- The task -
Output the line containing "e company expands" and each line after it through the end of the data, exactly as written, with pictures left out.

[Saved entries]
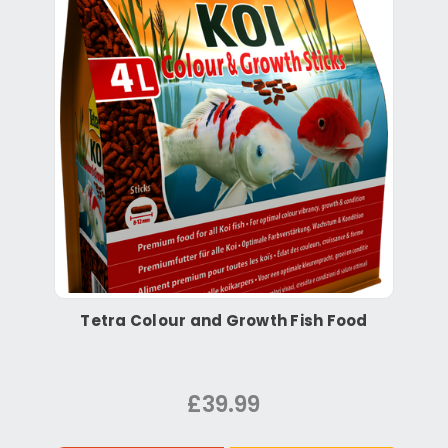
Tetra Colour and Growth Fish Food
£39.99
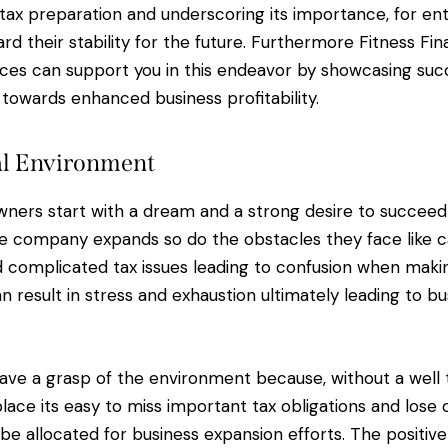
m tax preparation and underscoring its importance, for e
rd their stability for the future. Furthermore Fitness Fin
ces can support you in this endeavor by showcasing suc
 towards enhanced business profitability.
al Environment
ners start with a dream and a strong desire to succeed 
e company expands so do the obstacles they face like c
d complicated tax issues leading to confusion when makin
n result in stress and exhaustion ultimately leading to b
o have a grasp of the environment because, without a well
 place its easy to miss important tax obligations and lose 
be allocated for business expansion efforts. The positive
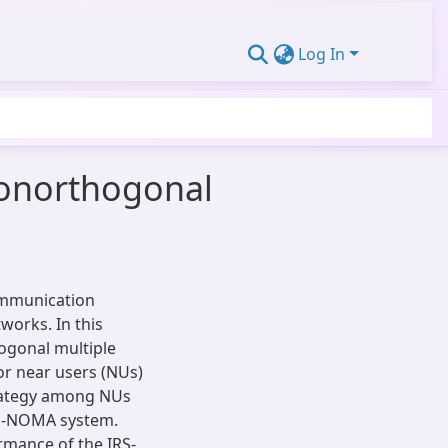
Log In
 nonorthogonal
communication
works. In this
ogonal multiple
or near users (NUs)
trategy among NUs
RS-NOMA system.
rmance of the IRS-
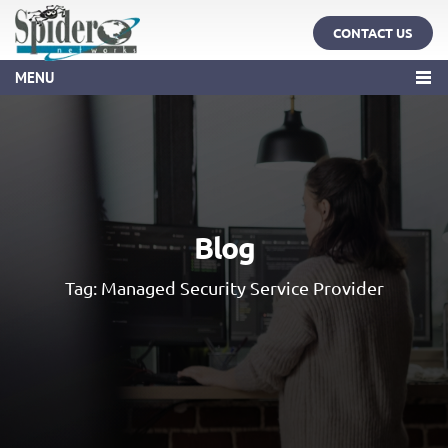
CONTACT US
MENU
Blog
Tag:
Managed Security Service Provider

- Result of the task -
e company expands so do the obstacles they face like c
d complicated tax issues leading to confusion when makin
n result in stress and exhaustion ultimately leading to b
o have a grasp of the environment because, without a well
 place its easy to miss important tax obligations and lose 
be allocated for business expansion efforts. The positive
Log In
 nonorthogonal
communication
works. In this
ogonal multiple
or near users (NUs)
trategy among NUs
RS-NOMA system.
rmance of the IRS-
CONTACT US
MENU
Blog
Tag:
Managed Security Service Provider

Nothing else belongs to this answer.